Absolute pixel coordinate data

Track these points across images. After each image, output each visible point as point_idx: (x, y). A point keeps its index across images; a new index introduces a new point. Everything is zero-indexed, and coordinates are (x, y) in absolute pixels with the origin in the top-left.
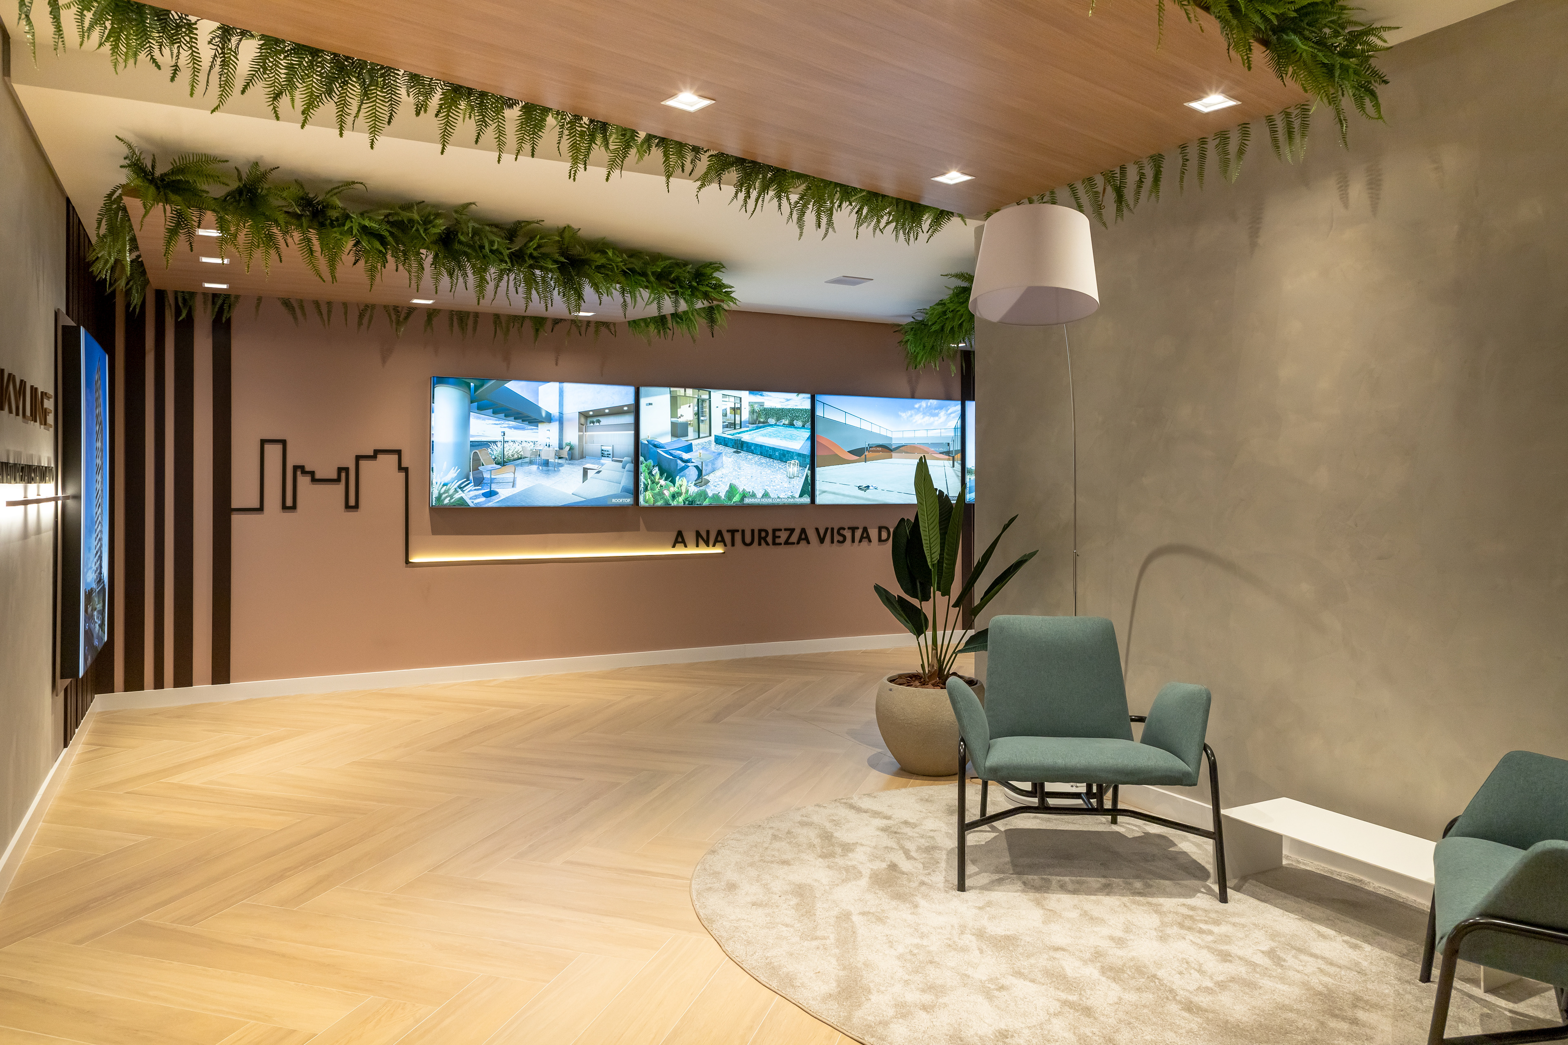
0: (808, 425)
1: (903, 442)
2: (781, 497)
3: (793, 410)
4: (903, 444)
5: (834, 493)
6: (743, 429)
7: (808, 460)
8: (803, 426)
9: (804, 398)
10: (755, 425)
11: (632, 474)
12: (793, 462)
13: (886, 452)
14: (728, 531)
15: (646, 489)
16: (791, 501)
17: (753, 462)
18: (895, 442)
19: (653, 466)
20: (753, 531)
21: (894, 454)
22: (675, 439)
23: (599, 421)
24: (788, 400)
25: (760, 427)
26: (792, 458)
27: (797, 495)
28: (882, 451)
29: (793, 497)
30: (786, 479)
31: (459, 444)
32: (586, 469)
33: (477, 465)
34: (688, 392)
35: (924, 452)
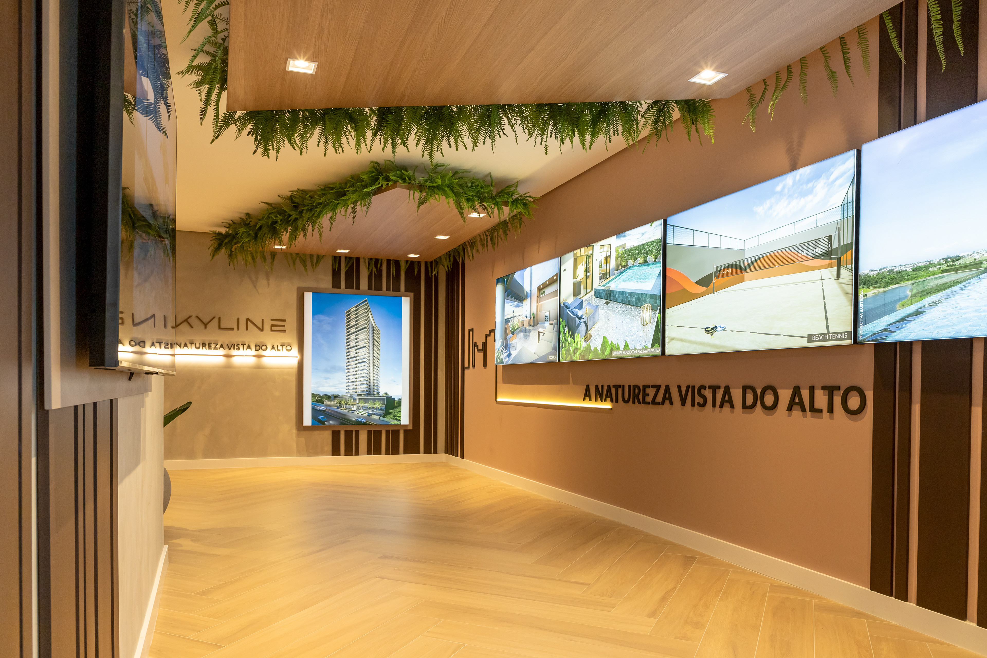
0: (660, 259)
1: (759, 253)
2: (637, 348)
3: (647, 244)
4: (759, 256)
5: (681, 340)
6: (612, 278)
7: (659, 302)
8: (655, 261)
9: (657, 226)
10: (618, 271)
12: (646, 306)
13: (738, 273)
14: (614, 386)
15: (563, 346)
18: (749, 255)
19: (566, 326)
21: (746, 275)
22: (575, 298)
26: (645, 302)
27: (649, 345)
28: (732, 274)
29: (646, 348)
30: (641, 327)
31: (502, 322)
32: (539, 332)
33: (506, 335)
34: (582, 252)
35: (789, 262)
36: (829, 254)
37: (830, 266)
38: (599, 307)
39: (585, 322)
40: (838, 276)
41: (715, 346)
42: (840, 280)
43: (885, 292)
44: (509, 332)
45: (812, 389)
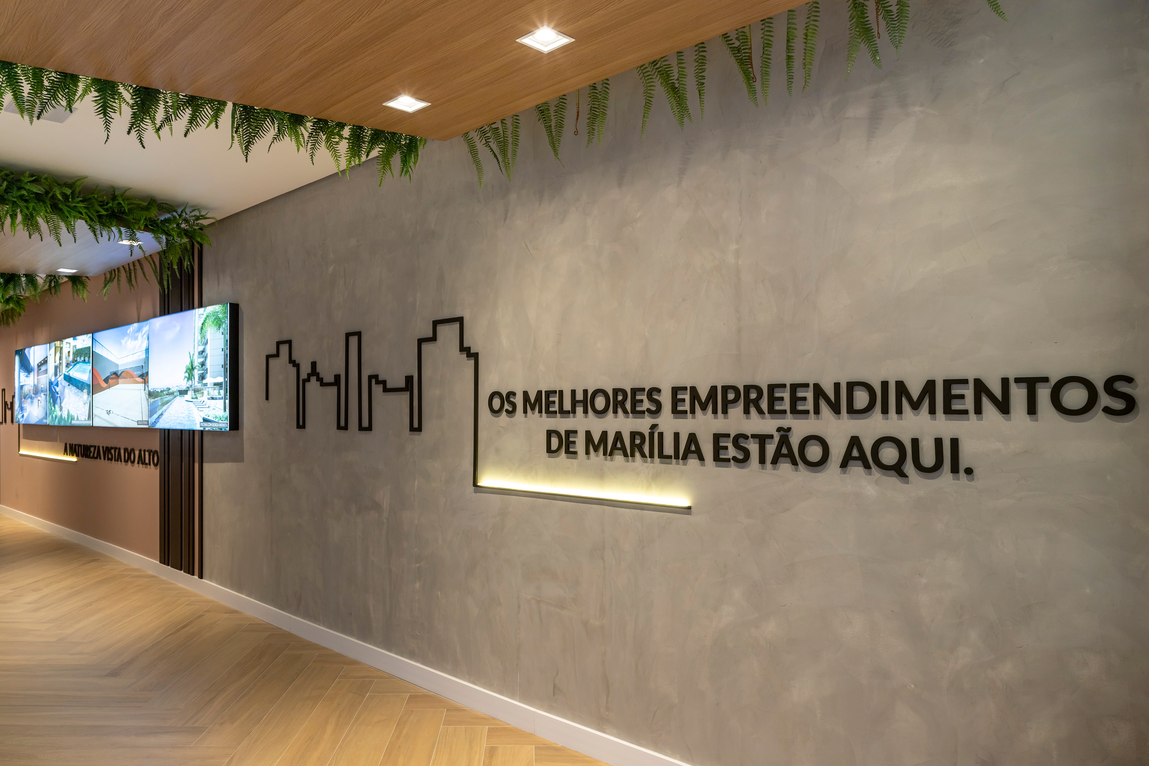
1: (123, 368)
3: (85, 348)
4: (123, 370)
8: (88, 361)
9: (90, 337)
10: (74, 363)
13: (117, 378)
14: (77, 445)
18: (120, 368)
20: (84, 446)
21: (120, 380)
22: (55, 378)
24: (83, 341)
28: (115, 378)
30: (83, 405)
31: (19, 388)
32: (39, 400)
33: (21, 399)
34: (58, 343)
35: (132, 377)
36: (141, 376)
37: (141, 382)
39: (59, 397)
41: (110, 423)
43: (154, 401)
44: (23, 397)
45: (145, 451)
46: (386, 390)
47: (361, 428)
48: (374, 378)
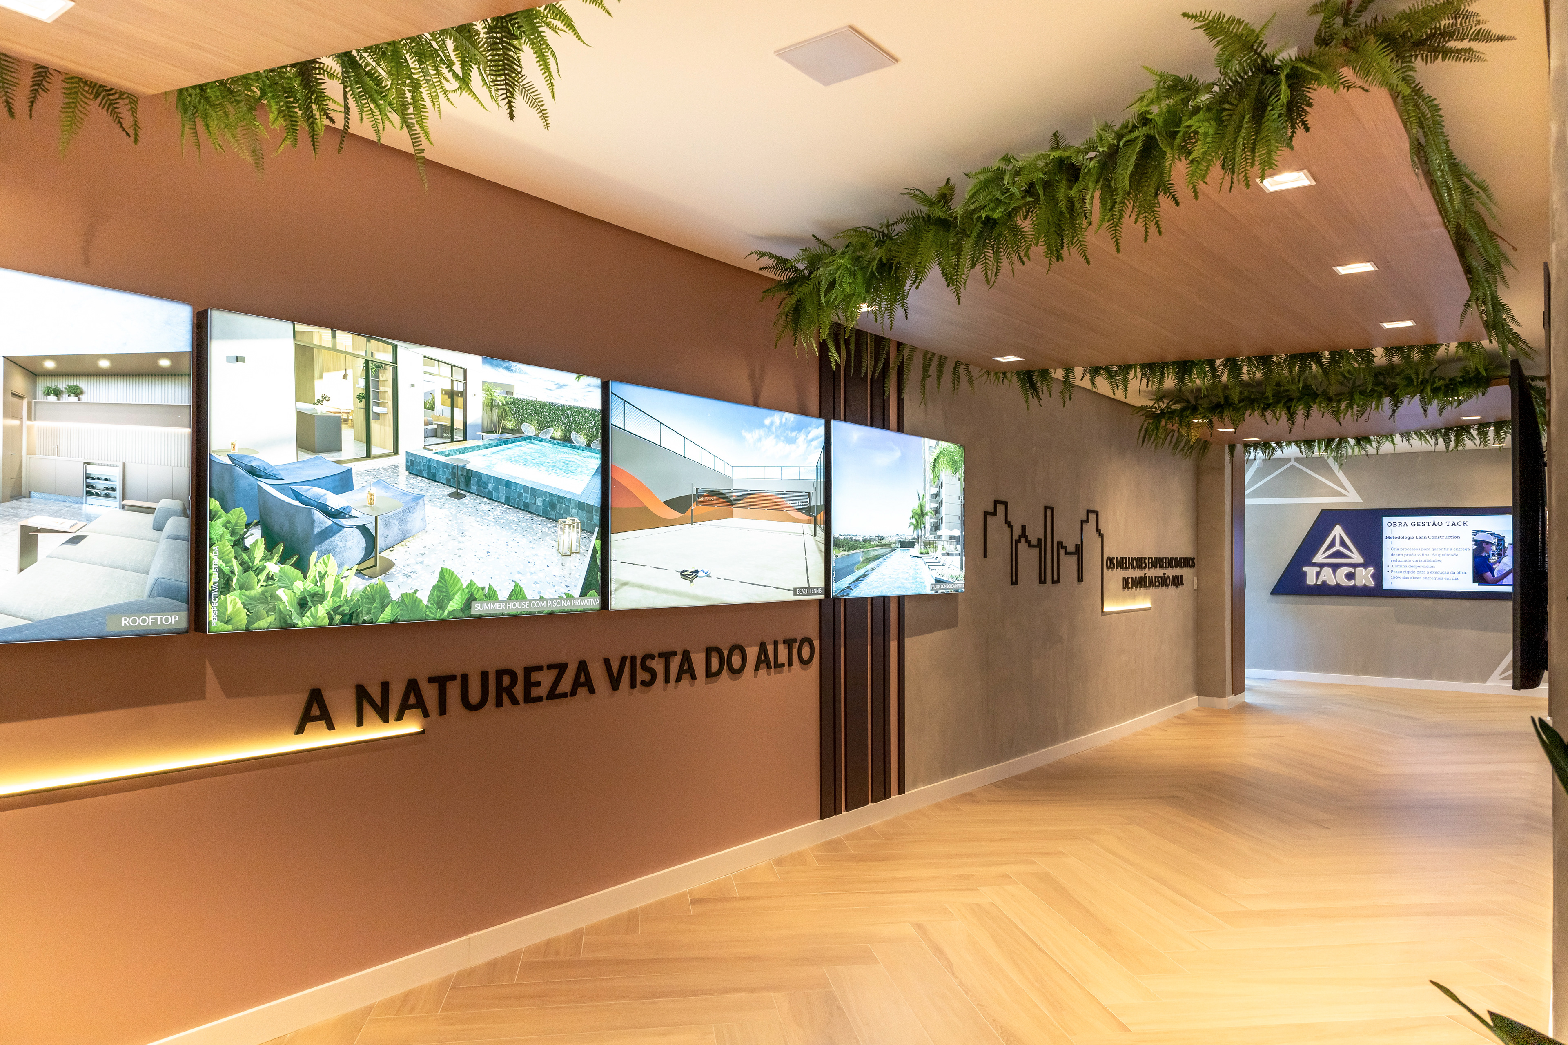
0: (597, 444)
1: (749, 487)
2: (546, 597)
3: (570, 408)
4: (749, 492)
5: (641, 586)
6: (469, 444)
7: (597, 518)
8: (588, 445)
9: (589, 385)
10: (495, 436)
11: (184, 547)
12: (568, 520)
13: (723, 505)
14: (431, 680)
15: (226, 586)
16: (566, 606)
17: (491, 518)
18: (737, 487)
19: (248, 525)
20: (485, 675)
21: (735, 510)
22: (306, 456)
23: (76, 392)
24: (560, 387)
25: (506, 442)
26: (568, 513)
27: (576, 592)
28: (717, 504)
29: (569, 597)
30: (556, 558)
34: (341, 341)
35: (779, 508)
36: (808, 510)
37: (809, 522)
38: (426, 499)
39: (363, 529)
40: (815, 535)
41: (696, 597)
42: (817, 538)
43: (848, 555)
45: (776, 643)
46: (1066, 553)
47: (1053, 582)
48: (1060, 543)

Your assignment
Repeat every entry above exactly; images stay out of the copy.

Solution to this task
Track these points across images. After each image, output each visible point as point_idx: (x, y). A point keeps its index across images; a new index introduces a new point. Everything is zero-indexed, and coordinates are (x, y) in absolute pixels with the origin in the top-left.
0: (808, 425)
1: (903, 442)
2: (781, 497)
3: (793, 410)
4: (903, 444)
5: (834, 493)
6: (743, 429)
7: (808, 460)
8: (803, 426)
9: (804, 398)
10: (755, 425)
11: (632, 474)
12: (793, 462)
13: (886, 452)
14: (728, 531)
15: (646, 489)
16: (791, 501)
17: (753, 462)
18: (895, 442)
19: (653, 466)
20: (753, 531)
21: (894, 454)
22: (675, 439)
23: (599, 421)
24: (788, 400)
25: (760, 427)
26: (792, 458)
27: (797, 495)
28: (882, 451)
29: (793, 497)
30: (786, 479)
31: (459, 444)
32: (586, 469)
33: (477, 465)
34: (688, 392)
35: (924, 452)
0: (660, 259)
1: (759, 253)
2: (637, 348)
3: (647, 244)
4: (759, 256)
5: (681, 340)
6: (612, 278)
7: (659, 302)
8: (655, 261)
9: (657, 226)
10: (618, 271)
12: (646, 306)
13: (738, 273)
14: (614, 386)
15: (563, 346)
18: (749, 255)
19: (566, 326)
21: (746, 275)
22: (575, 298)
26: (645, 302)
27: (649, 345)
28: (732, 274)
29: (646, 348)
30: (641, 327)
31: (502, 322)
32: (539, 332)
33: (506, 335)
34: (582, 252)
35: (789, 262)
36: (829, 254)
37: (830, 266)
38: (599, 307)
39: (585, 322)
40: (838, 276)
41: (715, 346)
42: (840, 280)
43: (885, 292)
44: (509, 332)
45: (812, 389)
1: (123, 368)
3: (85, 348)
4: (123, 370)
8: (88, 361)
9: (90, 337)
10: (74, 363)
13: (117, 378)
14: (77, 445)
18: (120, 368)
20: (84, 446)
21: (120, 380)
22: (55, 378)
24: (83, 341)
28: (115, 378)
30: (83, 405)
31: (19, 388)
32: (39, 400)
33: (21, 399)
34: (58, 343)
35: (132, 377)
36: (141, 376)
37: (141, 382)
39: (59, 397)
41: (110, 423)
43: (154, 401)
44: (23, 397)
45: (145, 451)
46: (386, 390)
47: (361, 428)
48: (374, 378)
0: (597, 444)
1: (749, 487)
2: (546, 597)
3: (570, 408)
4: (749, 492)
5: (641, 586)
6: (469, 444)
7: (597, 518)
8: (588, 445)
9: (589, 385)
10: (495, 436)
11: (184, 547)
12: (568, 520)
13: (723, 505)
14: (431, 680)
15: (226, 586)
16: (566, 606)
17: (491, 518)
18: (737, 487)
19: (248, 525)
20: (485, 675)
21: (735, 510)
22: (306, 456)
23: (76, 392)
24: (560, 387)
25: (506, 442)
26: (568, 513)
27: (576, 592)
28: (717, 504)
29: (569, 597)
30: (556, 558)
34: (341, 341)
35: (779, 508)
36: (808, 510)
37: (809, 522)
38: (426, 499)
39: (363, 529)
40: (815, 535)
41: (696, 597)
42: (817, 538)
43: (848, 555)
45: (776, 643)
46: (1066, 553)
47: (1053, 582)
48: (1060, 543)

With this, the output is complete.